Completa quanto segue:
a) Elenca le battaglie della Nuova Sinistra post sessantottina che, secondo l'articolo, la classe dominante neoliberista ha fatto proprie.
b) In base all'articolo, indica se ciascuna affermazione è corretta:
(i) il termine "Destra del Denaro" è attribuito a Diego Fusaro;
(ii) secondo la terza teoria, i nuovi lavoratori sono sempre meno mobili;
(iii) nel metodo del bastone e della carota, la carota corrisponde ai tagli allo stato sociale.
c) Ricopia fedelmente il passo dell'articolo che comincia con "Ma esiste una" e si conclude con "più facilmente controllabili.".

─── Articolo ───

Non è ancora chiaro se questa fusione della Destra del Denaro (per usare un termine coniato da Diego Fusaro) con la Sinistra del Costume sia il frutto di una coerenza ideologica liberale, liberista e libertaria  (come nel caso di Milton Friedman), oppure un'applicazione del metodo del bastone e della carota, dove il bastone sono i tagli allo stato sociale e la soppressione dei diritti sociali e la carota sono i diritti civili di pochi che vengono concessi in cambio, al posto dei diritti sociali perduti da tutti.
La classe dominante neoliberista, l'elite monetarista e finanziaria e l'Oligarchia comprendente tutti gli alleati di questa elite è riuscita ad ottenere una propria legittimazione agli occhi del popolo di sinistra, per il tramite degli intellettuali, dei mass media e dell'industria culturale, facendo proprie alcune battaglie tipiche della Nuova Sinistra post sessantottina e cioè il femminismo, i diritti della comunità LGBT (lesbiche, gay, bisessuali e transessuali), la legalizzazione delle droghe leggere e soprattutto l'accoglienza indiscriminata dei cosiddetti migranti (termine vago che comprende sia gli immigrati regolari, i profughi e i richiedenti asilo, sia gli immigrati clandestini).
Ma esiste una terza interpretazione del perché il Globalismo ha scelto di unire il neoliberismo con l'estremizzazione di alcuni diritti civili e di alcune politiche come il cosmopolitismo e l'accoglienza dei migranti.
Questa terza teoria asserisce, in maniera fondata, che il libertarismo progressista dei diritti civili è utile allo stesso mercato neoliberista, creando nuovi tipi di consumatori e nuovi tipi di lavoratori, sempre più atomizzati e sempre più mobili, sottopagati, sfruttati e alienati dal contesto sociale, e quindi più facilmente controllabili.

─── Materiale mostrato ───

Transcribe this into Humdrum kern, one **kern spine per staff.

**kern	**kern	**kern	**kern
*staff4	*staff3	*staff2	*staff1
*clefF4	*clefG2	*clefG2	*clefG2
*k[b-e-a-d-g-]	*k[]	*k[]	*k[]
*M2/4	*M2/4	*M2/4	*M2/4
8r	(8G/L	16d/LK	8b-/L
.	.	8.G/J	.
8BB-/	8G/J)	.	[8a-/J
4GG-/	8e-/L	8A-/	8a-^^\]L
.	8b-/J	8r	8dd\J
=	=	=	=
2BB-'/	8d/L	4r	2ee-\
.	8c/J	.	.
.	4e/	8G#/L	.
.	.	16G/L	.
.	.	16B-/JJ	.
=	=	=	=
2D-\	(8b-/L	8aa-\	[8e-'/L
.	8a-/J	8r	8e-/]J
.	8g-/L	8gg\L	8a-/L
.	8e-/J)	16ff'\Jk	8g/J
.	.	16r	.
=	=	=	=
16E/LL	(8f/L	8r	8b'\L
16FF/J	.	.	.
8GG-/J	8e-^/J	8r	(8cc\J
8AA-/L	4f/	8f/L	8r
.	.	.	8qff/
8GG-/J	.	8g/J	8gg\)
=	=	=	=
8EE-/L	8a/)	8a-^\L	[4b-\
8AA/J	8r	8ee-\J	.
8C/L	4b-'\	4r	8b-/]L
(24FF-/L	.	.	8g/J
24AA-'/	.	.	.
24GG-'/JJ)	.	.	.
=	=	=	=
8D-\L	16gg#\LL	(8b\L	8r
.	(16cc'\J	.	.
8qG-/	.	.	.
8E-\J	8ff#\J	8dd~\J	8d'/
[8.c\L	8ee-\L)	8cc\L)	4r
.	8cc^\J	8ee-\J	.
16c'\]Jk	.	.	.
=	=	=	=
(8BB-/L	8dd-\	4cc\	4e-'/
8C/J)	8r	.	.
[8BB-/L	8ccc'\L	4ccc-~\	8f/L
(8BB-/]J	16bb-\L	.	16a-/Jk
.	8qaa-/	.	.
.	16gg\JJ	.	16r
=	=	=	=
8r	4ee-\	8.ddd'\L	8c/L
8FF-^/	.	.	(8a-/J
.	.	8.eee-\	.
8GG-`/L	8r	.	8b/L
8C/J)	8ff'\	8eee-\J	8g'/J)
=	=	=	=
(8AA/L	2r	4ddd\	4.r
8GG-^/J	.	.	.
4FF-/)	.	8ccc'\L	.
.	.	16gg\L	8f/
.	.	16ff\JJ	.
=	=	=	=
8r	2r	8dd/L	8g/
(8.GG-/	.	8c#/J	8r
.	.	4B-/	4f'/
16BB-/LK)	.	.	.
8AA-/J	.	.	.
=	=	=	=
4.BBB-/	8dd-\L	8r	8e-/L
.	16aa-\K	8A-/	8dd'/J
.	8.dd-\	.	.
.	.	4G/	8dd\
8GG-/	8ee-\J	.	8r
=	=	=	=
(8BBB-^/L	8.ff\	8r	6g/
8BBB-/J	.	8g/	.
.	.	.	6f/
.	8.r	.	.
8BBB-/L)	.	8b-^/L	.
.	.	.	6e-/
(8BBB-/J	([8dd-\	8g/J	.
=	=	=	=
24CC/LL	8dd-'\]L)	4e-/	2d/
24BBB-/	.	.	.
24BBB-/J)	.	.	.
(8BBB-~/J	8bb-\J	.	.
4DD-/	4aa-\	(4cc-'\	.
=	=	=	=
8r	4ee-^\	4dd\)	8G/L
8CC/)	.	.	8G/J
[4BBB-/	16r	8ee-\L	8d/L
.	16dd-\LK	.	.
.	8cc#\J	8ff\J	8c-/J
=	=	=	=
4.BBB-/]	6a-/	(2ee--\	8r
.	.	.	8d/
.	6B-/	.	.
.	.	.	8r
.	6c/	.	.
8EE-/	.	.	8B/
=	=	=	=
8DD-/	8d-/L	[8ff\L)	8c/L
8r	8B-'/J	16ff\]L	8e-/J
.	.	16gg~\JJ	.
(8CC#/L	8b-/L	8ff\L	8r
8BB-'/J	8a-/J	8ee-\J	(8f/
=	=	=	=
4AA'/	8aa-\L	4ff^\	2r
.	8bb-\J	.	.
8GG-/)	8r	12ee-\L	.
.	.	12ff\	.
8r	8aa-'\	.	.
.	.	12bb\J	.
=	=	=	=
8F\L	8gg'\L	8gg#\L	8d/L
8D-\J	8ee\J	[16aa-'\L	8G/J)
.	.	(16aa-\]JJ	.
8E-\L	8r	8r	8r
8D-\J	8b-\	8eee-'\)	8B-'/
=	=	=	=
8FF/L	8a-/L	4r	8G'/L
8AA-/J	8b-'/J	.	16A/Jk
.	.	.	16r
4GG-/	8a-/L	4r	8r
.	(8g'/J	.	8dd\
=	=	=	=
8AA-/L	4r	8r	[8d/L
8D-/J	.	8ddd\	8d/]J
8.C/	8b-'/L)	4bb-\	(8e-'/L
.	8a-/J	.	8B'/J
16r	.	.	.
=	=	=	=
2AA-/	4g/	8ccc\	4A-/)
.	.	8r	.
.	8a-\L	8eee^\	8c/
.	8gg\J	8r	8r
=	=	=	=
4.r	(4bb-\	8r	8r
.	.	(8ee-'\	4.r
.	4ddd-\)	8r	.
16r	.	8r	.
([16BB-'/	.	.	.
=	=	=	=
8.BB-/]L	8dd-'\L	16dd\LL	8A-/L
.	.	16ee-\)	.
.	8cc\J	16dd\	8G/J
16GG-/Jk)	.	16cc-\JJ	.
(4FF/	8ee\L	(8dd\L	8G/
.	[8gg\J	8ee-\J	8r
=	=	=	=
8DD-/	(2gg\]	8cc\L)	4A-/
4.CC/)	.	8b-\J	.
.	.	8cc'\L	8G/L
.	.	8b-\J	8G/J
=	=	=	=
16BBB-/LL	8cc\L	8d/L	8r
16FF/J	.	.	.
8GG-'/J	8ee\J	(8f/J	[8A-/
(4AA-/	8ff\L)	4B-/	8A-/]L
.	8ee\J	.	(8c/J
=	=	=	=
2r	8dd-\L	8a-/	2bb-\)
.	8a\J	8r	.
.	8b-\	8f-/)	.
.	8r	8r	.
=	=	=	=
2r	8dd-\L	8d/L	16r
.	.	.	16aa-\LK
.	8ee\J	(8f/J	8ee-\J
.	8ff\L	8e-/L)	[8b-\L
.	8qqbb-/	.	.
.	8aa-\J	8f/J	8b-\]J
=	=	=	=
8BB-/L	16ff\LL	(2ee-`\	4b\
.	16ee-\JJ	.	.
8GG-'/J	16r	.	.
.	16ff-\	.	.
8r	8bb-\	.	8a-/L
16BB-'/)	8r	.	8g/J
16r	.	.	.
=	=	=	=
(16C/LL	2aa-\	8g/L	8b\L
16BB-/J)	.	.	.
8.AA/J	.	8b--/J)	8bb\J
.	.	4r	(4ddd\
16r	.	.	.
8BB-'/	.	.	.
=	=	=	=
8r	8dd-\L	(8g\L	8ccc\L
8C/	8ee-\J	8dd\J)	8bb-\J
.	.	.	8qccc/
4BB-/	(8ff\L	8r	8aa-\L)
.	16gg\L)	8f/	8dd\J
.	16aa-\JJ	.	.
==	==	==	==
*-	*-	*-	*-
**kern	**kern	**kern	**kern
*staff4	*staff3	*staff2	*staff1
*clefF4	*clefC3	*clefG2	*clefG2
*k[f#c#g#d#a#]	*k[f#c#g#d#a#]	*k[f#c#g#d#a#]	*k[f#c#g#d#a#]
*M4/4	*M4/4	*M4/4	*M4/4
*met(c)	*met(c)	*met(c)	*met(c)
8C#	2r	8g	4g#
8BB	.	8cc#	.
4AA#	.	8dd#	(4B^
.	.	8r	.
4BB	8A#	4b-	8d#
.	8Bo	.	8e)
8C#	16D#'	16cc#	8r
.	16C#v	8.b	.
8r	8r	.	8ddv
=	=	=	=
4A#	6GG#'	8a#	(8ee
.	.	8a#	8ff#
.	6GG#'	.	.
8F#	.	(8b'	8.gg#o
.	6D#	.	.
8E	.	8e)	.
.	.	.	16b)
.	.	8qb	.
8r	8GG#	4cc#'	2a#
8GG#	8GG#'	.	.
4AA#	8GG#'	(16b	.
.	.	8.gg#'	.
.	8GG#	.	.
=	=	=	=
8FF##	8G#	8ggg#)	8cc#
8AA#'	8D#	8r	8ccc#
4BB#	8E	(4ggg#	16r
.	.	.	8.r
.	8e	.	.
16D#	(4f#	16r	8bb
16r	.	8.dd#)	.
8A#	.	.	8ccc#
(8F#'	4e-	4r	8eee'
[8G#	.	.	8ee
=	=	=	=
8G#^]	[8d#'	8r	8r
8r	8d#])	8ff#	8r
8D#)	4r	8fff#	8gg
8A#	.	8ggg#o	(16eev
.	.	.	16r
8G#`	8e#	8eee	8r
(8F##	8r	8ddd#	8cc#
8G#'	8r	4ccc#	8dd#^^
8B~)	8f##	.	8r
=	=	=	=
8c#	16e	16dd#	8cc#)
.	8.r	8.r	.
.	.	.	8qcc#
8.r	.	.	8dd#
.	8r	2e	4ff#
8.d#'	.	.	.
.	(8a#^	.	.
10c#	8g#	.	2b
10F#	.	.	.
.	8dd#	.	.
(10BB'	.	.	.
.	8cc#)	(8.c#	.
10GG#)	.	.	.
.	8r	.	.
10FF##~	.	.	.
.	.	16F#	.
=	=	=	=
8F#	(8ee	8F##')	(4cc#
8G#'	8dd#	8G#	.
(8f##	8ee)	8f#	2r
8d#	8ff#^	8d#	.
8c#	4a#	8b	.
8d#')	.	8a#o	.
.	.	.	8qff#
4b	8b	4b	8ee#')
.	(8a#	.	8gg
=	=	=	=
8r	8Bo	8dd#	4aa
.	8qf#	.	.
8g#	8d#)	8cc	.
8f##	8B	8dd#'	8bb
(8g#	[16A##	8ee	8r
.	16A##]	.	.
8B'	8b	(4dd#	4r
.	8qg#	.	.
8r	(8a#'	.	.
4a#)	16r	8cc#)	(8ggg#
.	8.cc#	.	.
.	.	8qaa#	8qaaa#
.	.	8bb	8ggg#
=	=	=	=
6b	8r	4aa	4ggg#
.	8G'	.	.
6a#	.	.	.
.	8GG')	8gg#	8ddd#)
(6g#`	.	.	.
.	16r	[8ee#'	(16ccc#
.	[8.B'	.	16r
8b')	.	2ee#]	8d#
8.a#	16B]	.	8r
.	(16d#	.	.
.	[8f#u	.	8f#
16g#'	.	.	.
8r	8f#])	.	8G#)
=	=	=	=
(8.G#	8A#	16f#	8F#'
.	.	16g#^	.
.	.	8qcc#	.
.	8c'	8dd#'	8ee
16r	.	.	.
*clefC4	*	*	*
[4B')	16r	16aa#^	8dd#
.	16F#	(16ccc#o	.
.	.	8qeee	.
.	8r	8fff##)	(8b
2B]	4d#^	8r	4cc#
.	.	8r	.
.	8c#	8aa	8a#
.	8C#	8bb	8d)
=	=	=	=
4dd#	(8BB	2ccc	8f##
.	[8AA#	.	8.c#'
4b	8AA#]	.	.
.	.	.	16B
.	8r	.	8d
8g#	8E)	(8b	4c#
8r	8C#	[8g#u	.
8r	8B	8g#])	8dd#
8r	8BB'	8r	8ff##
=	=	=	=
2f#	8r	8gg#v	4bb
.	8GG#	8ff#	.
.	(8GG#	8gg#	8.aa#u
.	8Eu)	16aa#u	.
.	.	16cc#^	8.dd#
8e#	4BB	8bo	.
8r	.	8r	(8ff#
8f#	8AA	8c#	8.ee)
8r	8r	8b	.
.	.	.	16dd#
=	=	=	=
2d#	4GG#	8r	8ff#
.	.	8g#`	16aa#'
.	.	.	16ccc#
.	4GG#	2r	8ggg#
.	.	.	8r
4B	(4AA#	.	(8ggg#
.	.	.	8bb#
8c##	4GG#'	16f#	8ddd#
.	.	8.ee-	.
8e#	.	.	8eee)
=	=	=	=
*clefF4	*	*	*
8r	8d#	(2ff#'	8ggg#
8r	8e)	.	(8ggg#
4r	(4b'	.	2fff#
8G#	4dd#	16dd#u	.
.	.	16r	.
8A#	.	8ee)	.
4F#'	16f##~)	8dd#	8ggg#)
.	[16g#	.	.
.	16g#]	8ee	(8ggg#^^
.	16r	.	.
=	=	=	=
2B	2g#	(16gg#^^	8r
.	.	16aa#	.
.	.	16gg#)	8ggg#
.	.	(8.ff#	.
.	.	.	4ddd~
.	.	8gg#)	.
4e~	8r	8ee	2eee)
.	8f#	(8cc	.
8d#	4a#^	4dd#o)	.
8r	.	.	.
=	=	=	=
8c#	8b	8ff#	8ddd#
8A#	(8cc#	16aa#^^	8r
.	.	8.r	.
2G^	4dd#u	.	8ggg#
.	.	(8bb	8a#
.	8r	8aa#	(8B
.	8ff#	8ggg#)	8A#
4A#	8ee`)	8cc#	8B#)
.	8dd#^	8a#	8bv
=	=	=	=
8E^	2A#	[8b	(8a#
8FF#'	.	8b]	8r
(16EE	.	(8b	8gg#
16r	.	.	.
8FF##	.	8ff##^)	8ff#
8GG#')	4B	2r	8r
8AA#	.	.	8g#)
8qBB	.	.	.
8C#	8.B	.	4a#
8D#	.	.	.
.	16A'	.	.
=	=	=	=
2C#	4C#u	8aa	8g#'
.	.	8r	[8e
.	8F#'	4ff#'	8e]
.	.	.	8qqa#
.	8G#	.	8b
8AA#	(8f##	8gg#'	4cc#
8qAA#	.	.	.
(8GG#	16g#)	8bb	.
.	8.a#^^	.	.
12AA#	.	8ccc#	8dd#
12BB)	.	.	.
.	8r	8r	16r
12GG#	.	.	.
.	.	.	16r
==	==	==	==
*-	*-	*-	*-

───

Risultati:
a)
- il femminismo
- i diritti della comunità LGBT (lesbiche, gay, bisessuali e transessuali)
- la legalizzazione delle droghe leggere
- l'accoglienza indiscriminata dei cosiddetti migranti

b)
(i) Sì: «per usare un termine coniato da Diego Fusaro».
(ii) No: «sempre più atomizzati e sempre più mobili».
(iii) No: «il bastone sono i tagli allo stato sociale».

c)
Ma esiste una terza interpretazione del perché il Globalismo ha scelto di unire il neoliberismo con l'estremizzazione di alcuni diritti civili e di alcune politiche come il cosmopolitismo e l'accoglienza dei migranti.
Questa terza teoria asserisce, in maniera fondata, che il libertarismo progressista dei diritti civili è utile allo stesso mercato neoliberista, creando nuovi tipi di consumatori e nuovi tipi di lavoratori, sempre più atomizzati e sempre più mobili, sottopagati, sfruttati e alienati dal contesto sociale, e quindi più facilmente controllabili.